Downtown Bradenton traffic already is a mess. It’s going to be worse in June
The Florida Department of Transportation and CSX Railroad will close Manatee Avenue West in downtown Bradenton for 28 days beginning May 31 so construction crews can replace the railroad crossing just west of Third Street West.
Motorists on Manatee Avenue West will have to exit at Third Street West to find alternative routes around the construction or to get back on Manatee Avenue West farther west of the construction zone. East-west alternates through downtown Bradenton include Ninth and 13th avenues west.
The work will give the city a partial test run of an FDOT proposal now under study and design that would divert the majority of northbound traffic approaching downtown onto Ninth Avenue West rather than Manatee Avenue West. That part of the proposal is designed to ease traffic over the DeSoto Bridge and ease what officials call a choke point at First Street’s intersections with Sixth and Manatee avenues.
According to Jim McClellan, public works director, the city has little say in the project because it is a state road, governed by FDOT, and the railroad crossing is overseen by CSX. But the city was able to stall the project, originally scheduled to begin in April, to May 31 when schools are out to help alleviate congestion.
“They did agree to wait until school was out,” McLellan said.
Downtown access is going to get complicated enough beginning in April when FDOT begins improvements at the intersection of Third Avenue West and Ninth Street West.
The $1.52 million project is scheduled to begin in April, though McLellan said a pre-construction meeting has yet to take place. That project will take 200 days and includes up to 30 days of Third Avenue West being closed during construction either intermittently or for a prolonged period. The project calls for the installation of a dedicated southbound right-hand turn lane at Third and Ninth, the reduction of the size of the existing lanes to 10 feet wide and widening of the Green Bridge walkway to 10 feet wide.
Third Avenue West will get even busier around the middle of the May when construction begins on the City Centre Parking garage on the corner of Third and Old Main Street.

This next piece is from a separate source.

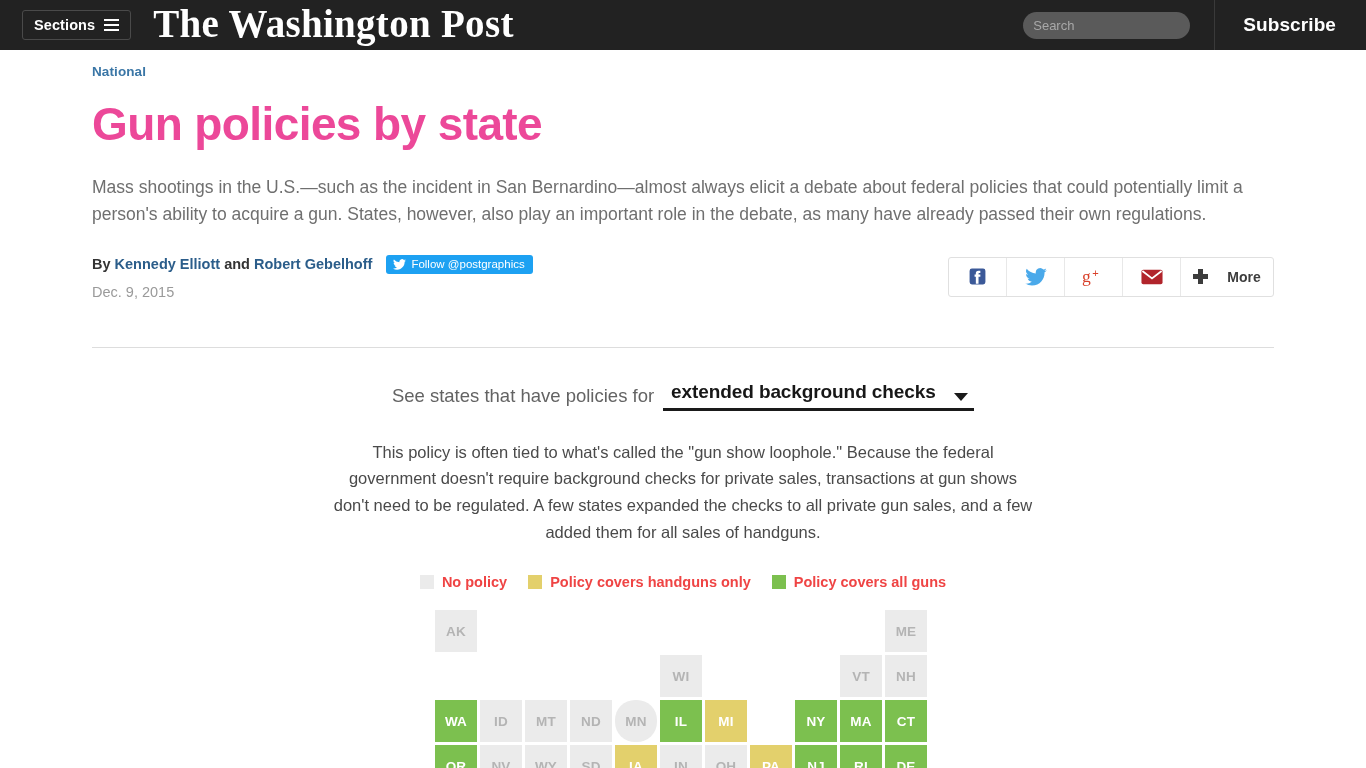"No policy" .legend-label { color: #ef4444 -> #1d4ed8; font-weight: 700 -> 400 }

While final costs for the new garage are not yet finalized, the city council on Wednesday approved spending the first $2.8 million for the demolition of the city hall parking lot and Manatee Chamber of Commerce building. The chamber will occupy the southeast section of the garage when completed.
Economic Development Director Carl Callahan said the approval was needed to keep up with the construction of the new $17 million Spring Hill Suites hotel nearby.
Callahan said by approving Wednesday’s documents, the city locks in “a significant savings” on the precast concrete walls for the garage.